Józef Poniatowski
Poniatowski, Józef
Born May 7, 1763, in Vienna; died Oct. 19, 1813, near Leipzig. Prince, Polish general, marshal of France (1813). Nephew of the Polish king Stanisław Augustus.
Poniatowski served in the Austrian Army from 1780 and became an adjutant to Emperor Joseph II in 1788. He went to Poland in 1789 upon the invitation of Stanisław Augustus, participated in the reorganization of the Polish Army, and commanded a division. In 1792 during the war against the Confederation of Targowica and the tsarist troops he commanded an army. After the war, Poniatowski went to Vienna in 1793. He returned to Poland during the Polish Uprising of 1794, and, while commanding a division, successfully fought against the Prussian troops at Warsaw. He lived in Vienna from 1795 to 1798 and then returned to Poland.

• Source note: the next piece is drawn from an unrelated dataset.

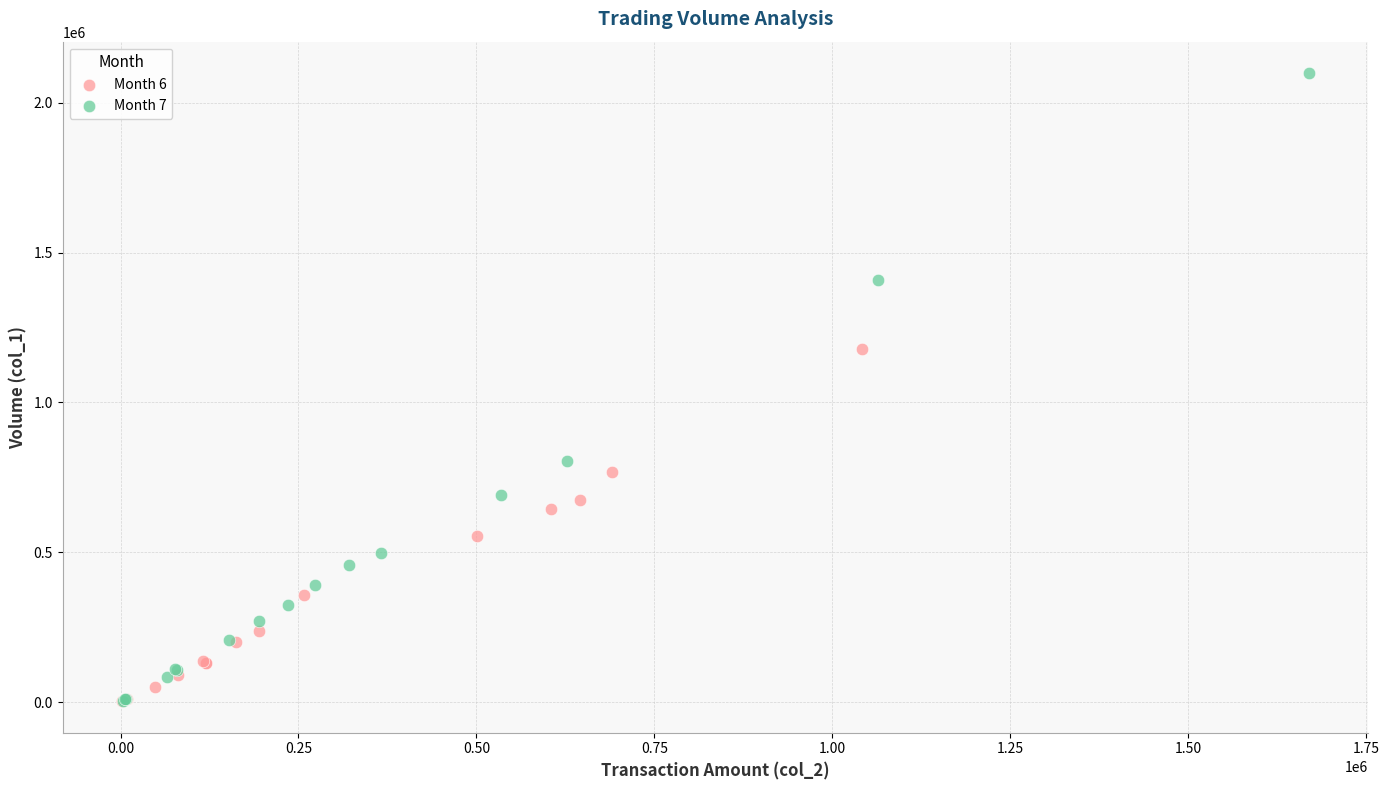

Which series has the largest Y range (max minus min)?

Month 7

During the war between Russia, Prussia, and France of 1806–07, Poniatowski sided with Napoleon in 1806 as the French Army approached Warsaw. He became minister of war of the Duchy of Warsaw in 1807. He fought successfully against the Austrian troops in Galicia during the Austro-French War of 1809. In 1812 he formed the 100,000-man Polish Army and commanded the Polish V Corps of the Napoleonic Grand Army during Napoleon’s campaign in Russia. After the defeat of Napoleon’s army in Russia, Poniatowski retreated with the remnants of the Polish forces to Saxony and in 1813 joined Napoleon’s main forces, which had arrived from France. He commanded the VIII Corps in the battle of Leipzig of 1813, during which Napoleon made him a marshal of France and charged him with covering the retreat of the French Army. Having been seriously wounded, Poniatowski drowned while swimming across the Elster River. His remains were brought to Warsaw in 1814 and to Kraków in 1819, and he was buried on Wawel Hill. A monument to Poniatowski by the sculptor B. Thorvaldsen was erected in Warsaw in 1913.